Dataset entries

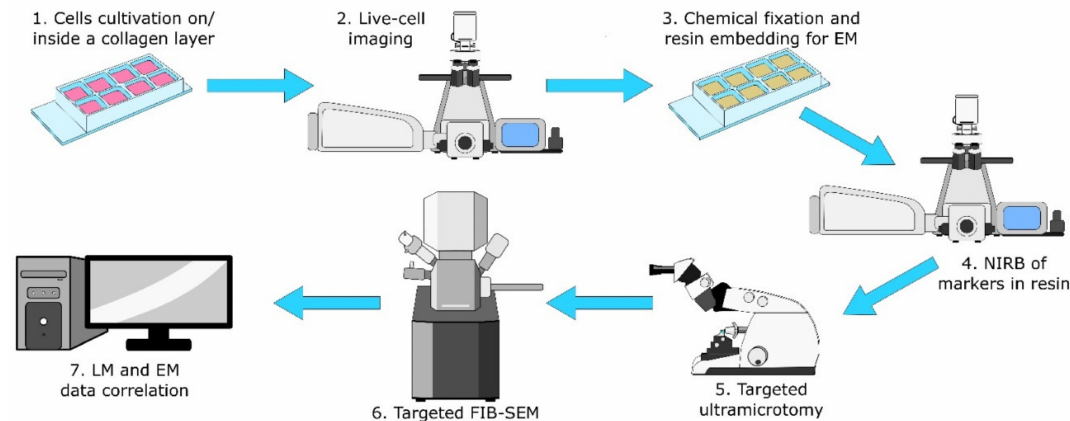
Figure 1. Scheme of the protocol. ( 1 ) Cells cultivation on/inside a collagen layer in eight-well chambers. ( 2 ) Live-cell confocal imaging of the target cell. ( 3 ) Chemical fixation and resin embedding for EM. ( 4 ) In-resin NIRB of fiducial markers for XY and Z location of the target cell. ( 5 ) Targeted ultramicrotomy for target cell exposition for FIB-SEM. ( 6 ) FIB-SEM data acquisition of the target cell. ( 7 ) FIB-SEM data alignment and correlation of LM and EM data. The same eight-well plate was used for cell growth, live-cell imaging, EM sample preparation and induction of markers (steps 1–4). Therefore, position of the objective lens relative to each well after live-cell imaging could be used for rough estimation of XY coordinates of the target cell prior to NIRB of markers (step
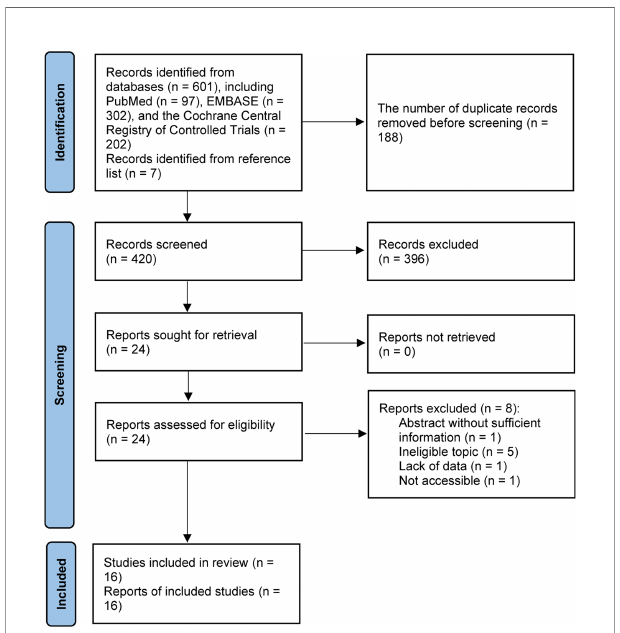
FIGURE 1 | Flow chart for the literature search and study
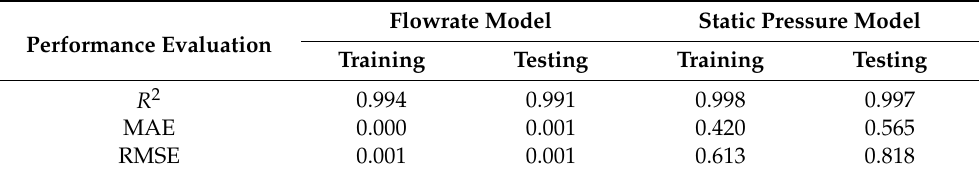
Figure 9. Scatterplot of the static pressure prediction model using ( a ) training data and ( b ) testing data. Table 6. Performance evaluation of flowrate and static pressure models.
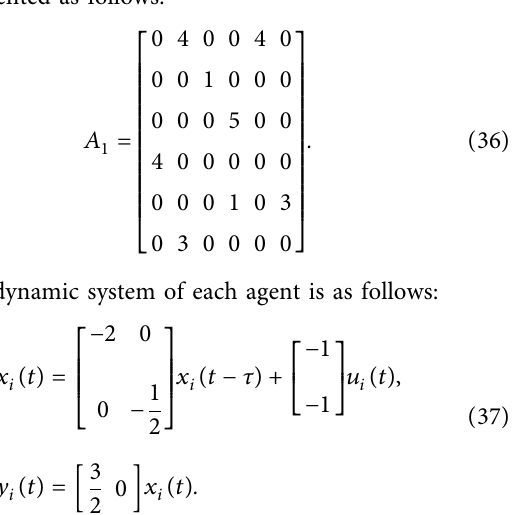
( t ) with τ � 0 . 3. i 1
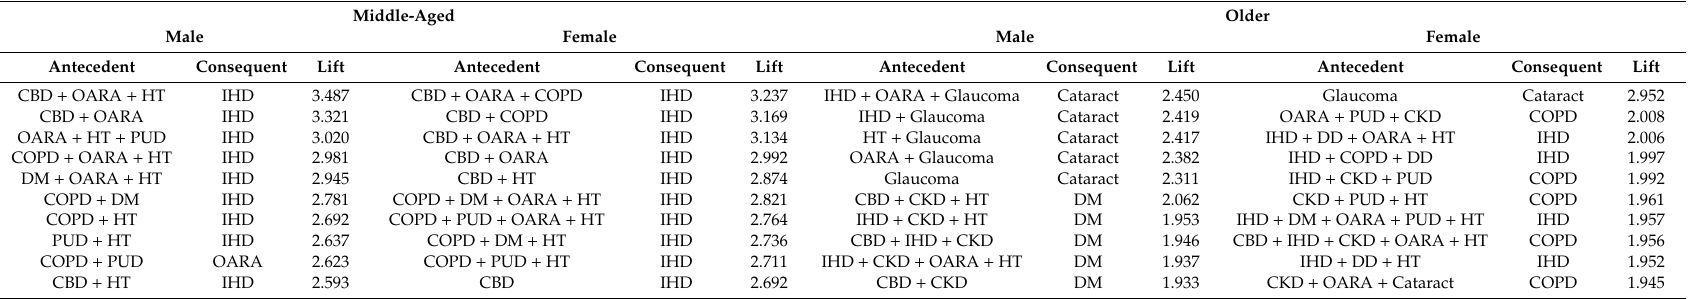
Table 3. The top 10 association rules in the order of lift.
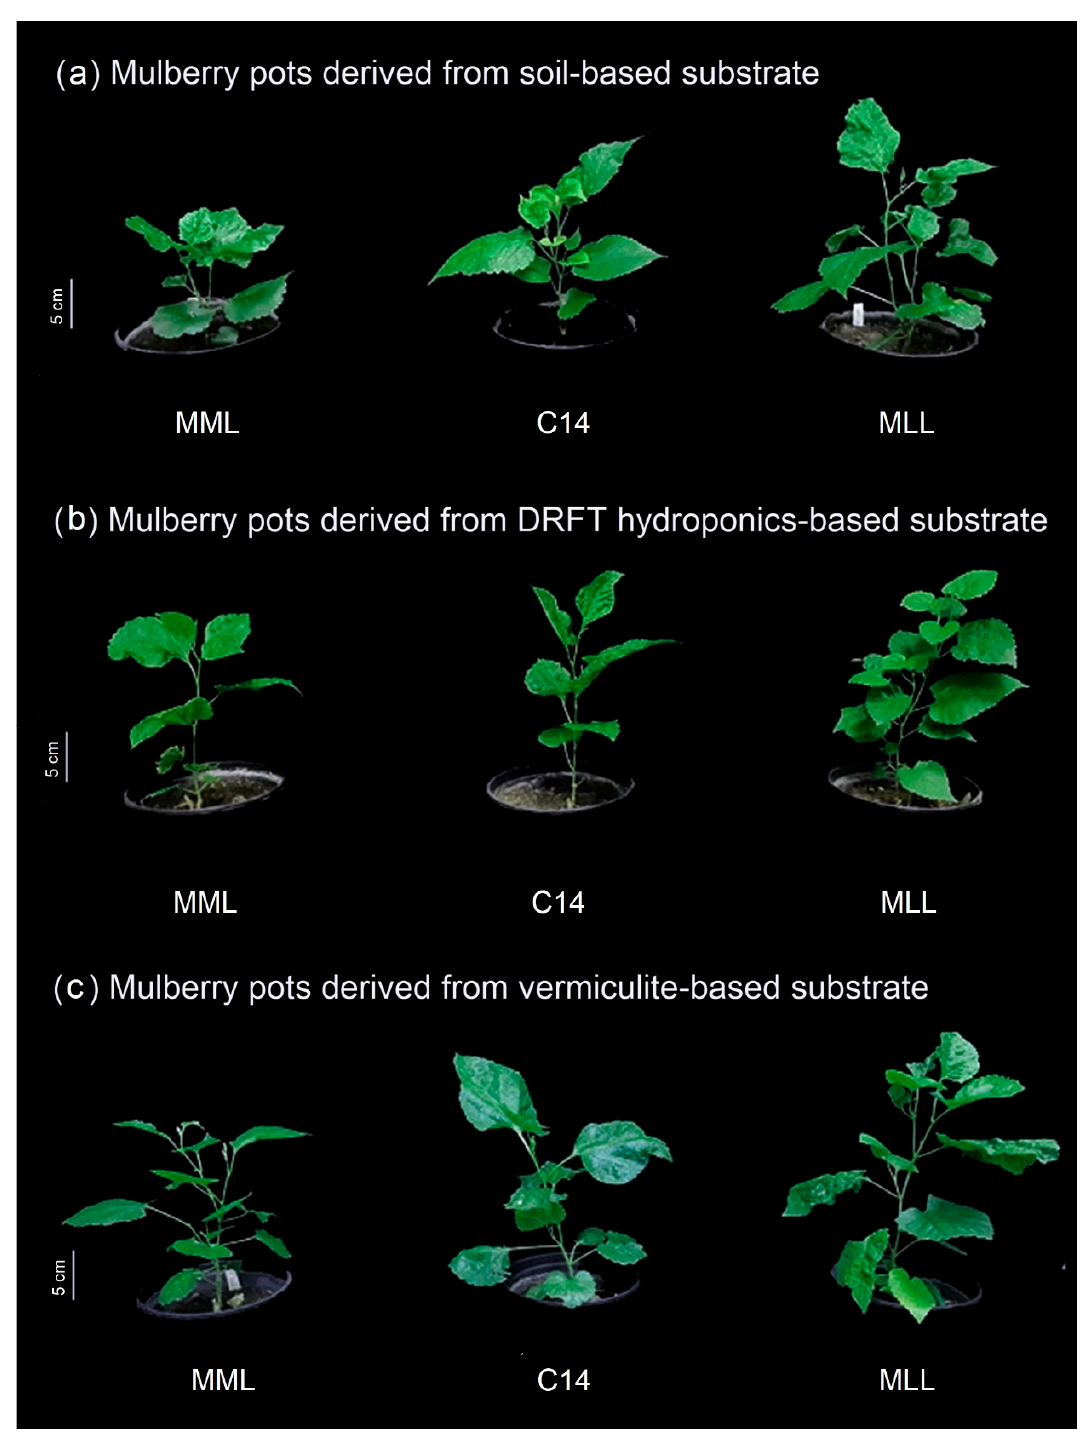
Figure 2. Morphological growth of mulberry cultivars: Myanmar medium leaf (MML), C14, and Myanmar large leaf (MLL) plants, grown in soil-containing pots after transfer from different pro- duction systems as soil ( a ), DRFT hydroponic ( b ), or vermiculite ( c ) from induction trays to pots for 60 days.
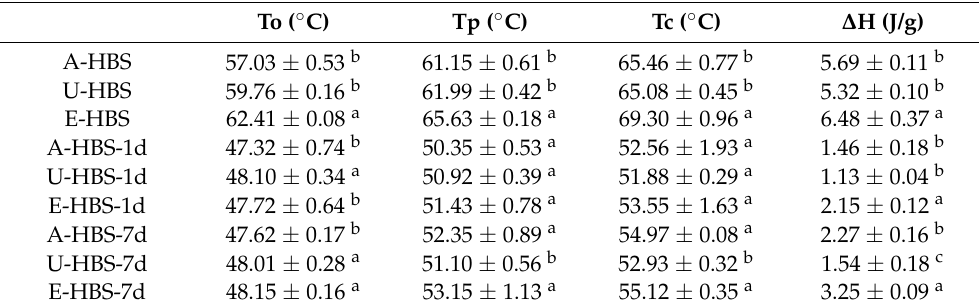
Figure 5. Differential scanning calorimetry (DSC) curves of A-HBS ( A ), U-HBS ( B ), E-HBS ( C ). A-HBS: HBS extracted by alkali method; U-HBS: HBS extracted by ultrasonic method; E-HBS: HBS extracted by enzymatic method. Table 3. Thermal properties of highland barley starch samples.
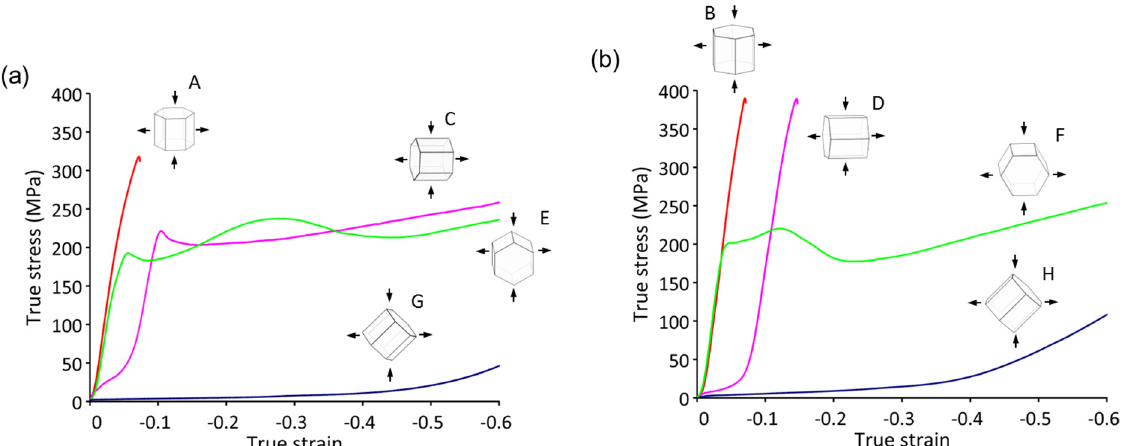
Figure 3. Flow curves of the investigated pure Mg single crystal specimens of various orientations deformed by PSC at ambient temperature and a constant strain rate of 10 − 3 s − 1 . Oil was used for lubrication. The same colors are used to denote orientations that share a 30° rotation around their respective c ‐ axis in ( a , b ).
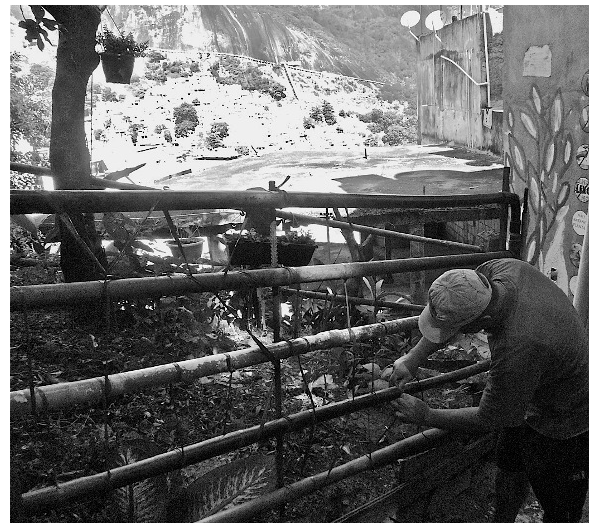
Figure 9. Resident creating a trellis on the fence at the Pedac- inho da Terra garden in the Cachopa neighborhood of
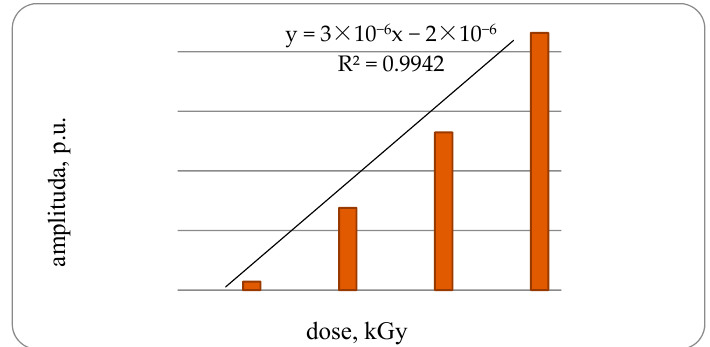
Figure 2. Amplitude of Electron Paramagnetic Resonance (EPR) signals samples of bone tissue of rainbow-cooled trout irradiated with different doses.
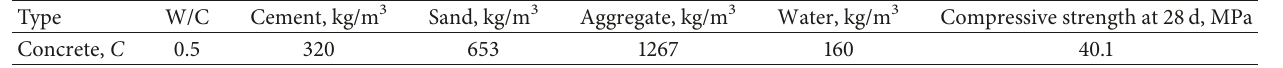
Table 1: Composition of the concrete used in this project.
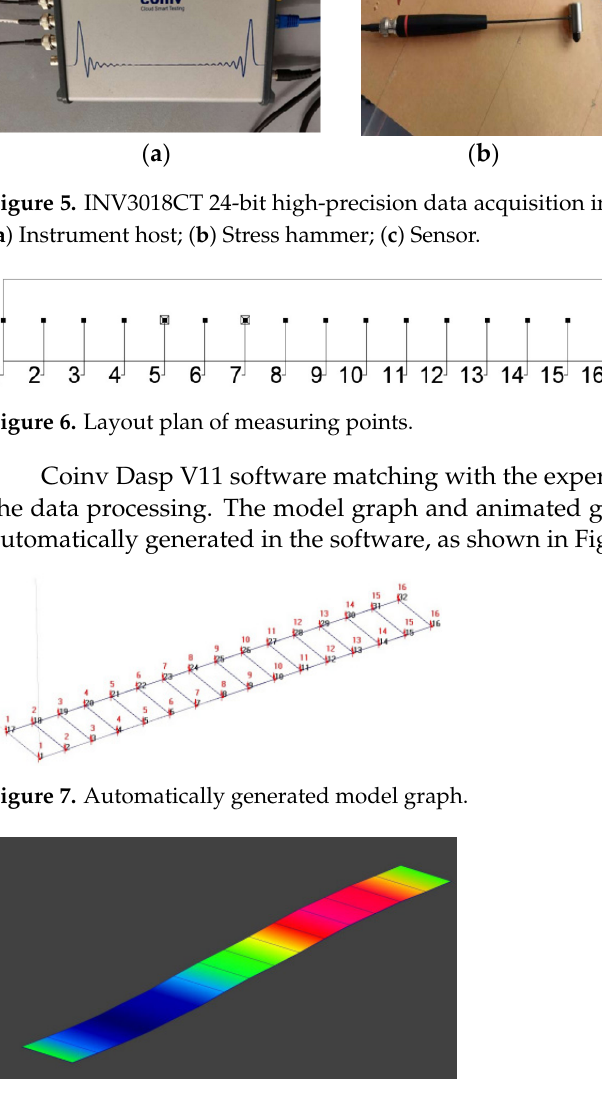
Figure 8. Animated graph of vibration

Problem details
Hand back exactly the lines from the one with "Figure 9. Resident" through the last line of the data above, both ends included, with every picture left out.

Answer to this exercise
Figure 9. Resident creating a trellis on the fence at the Pedac- inho da Terra garden in the Cachopa neighborhood of
Figure 2. Amplitude of Electron Paramagnetic Resonance (EPR) signals samples of bone tissue of rainbow-cooled trout irradiated with different doses.
Table 1: Composition of the concrete used in this project.
Figure 8. Animated graph of vibration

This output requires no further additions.